> **TAREFA 1**:
Imprima o trecho do artigo de José Roberto Batochio que vai de "Malesherbes" até "recolhida nos autos.", inclusive.

Batochio: Como no Brasil de hoje se “monta” um processo para condenar sem provas
09 de março de 2017 às 12h45Direito de defesa em processo politizado
“Quand les délateurs sont récompensés,
on ne manque plus de culpables”
Malesherbes
por José Roberto Batochio*, no Estadão
A sentença, segundo elementar princípio da Teoria Geral do Processo e
dogma do processo penal civilizado, é o epílogo, o desfecho de toda
ação judicial. Trata-se da síntese resultante da necessária conflagração
dialética entre a tese acusatória e a antítese defensiva, estruturadas à
vista da prova recolhida nos autos.
A partir da notícia da ocorrência de uma infração penal realizam-se
investigações, empreendem-se diligências, ouvem-se indiciados e
testemunhas, oferecem-se denúncias, apresentam-se contraposições
defensivas, colhem-se provas perante o juiz da causa, postulam-se
condenações e absolvições e somente então têm lugar as decisões que
rechaçam a imputação ou punem os acusados. Esse democrático e secular
ritual sofre radical inversão, ou, como diz o povo, “é virado de
ponta-cabeça” nos processos impregnados de fatores político-partidários
ou disputas ideológicas.

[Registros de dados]
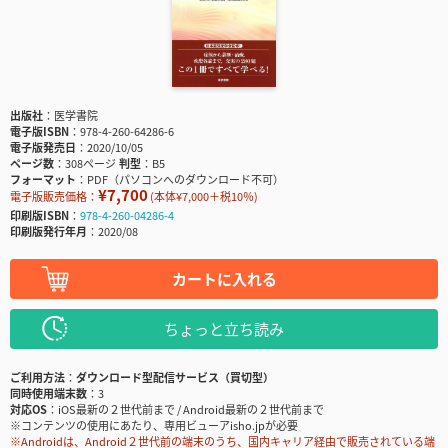
出版社
医学書院
電子版ISBN
978-4-260-64286-6
電子版発売日
2020/10/05
ページ数
308ページ
判型
B5
フォーマット
PDF（パソコンへのダウンロード不可）
¥7,700
電子版販売価格：
(本体¥7,000＋税10％)
印刷版ISBN
978-4-260-04286-4
印刷版発行年月
2020/08
カートに入れる
ちょっと立ち読み
ご利用方法
ダウンロード型配信サービス（買切型）
同時使用端末数
3
対応OS
iOS最新の２世代前まで / Android最新の２世代前まで
※コンテンツの使用にあたり、専用ビューアisho.jpが必要
※Androidは、Android２世代前の端末のうち、国内キャリア経由で販売されている端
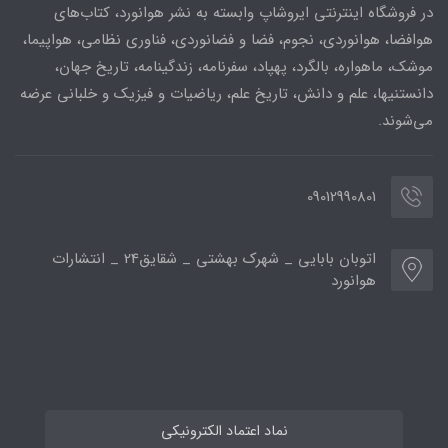
در فروشگاه اینترنتی ایروشاپ وابسته به نشر هوانورد، کتاب‌های
هوافضا، هوانوردی، نجوم، فضا و فضانوردی، فناوری نظامی، هواپیما،
موشک، ماهواره، بالگرد، پهپاد، سفرنامه، زندگینامه، تاریخ جهان،
دانستنیها، علم و دانش، تاریخ علم، ریاضیات و فیزیک و خلبانی عرضه
می‌شوند.
09012990801
اتوبان بابایی _ شهرک بهشتی _ شقایق24 _ انتشارات
هوانورد
نماد اعتماد الکترونیکی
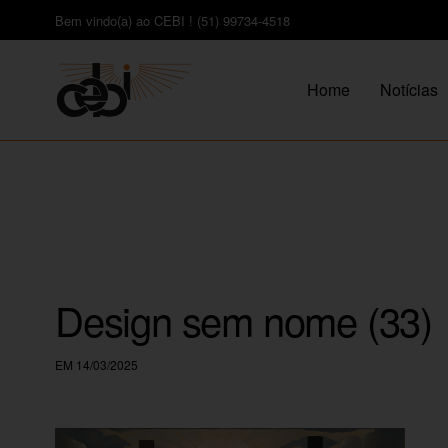
Bem vindo(a) ao CEBI ! (51) 99734-4518
Home
Notícias
Design sem nome (33)
EM 14/03/2025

> **TAREFA 2**:
Conte as linhas dos registros que contêm a palavra "تاریخ", levando em conta maiúsculas e minúsculas. Responda somente com o número.

> **RESPOSTA DA TAREFA 1**:
Malesherbes
por José Roberto Batochio*, no Estadão
A sentença, segundo elementar princípio da Teoria Geral do Processo e
dogma do processo penal civilizado, é o epílogo, o desfecho de toda
ação judicial. Trata-se da síntese resultante da necessária conflagração
dialética entre a tese acusatória e a antítese defensiva, estruturadas à
vista da prova recolhida nos autos.

> **RESPOSTA DA TAREFA 2**:
2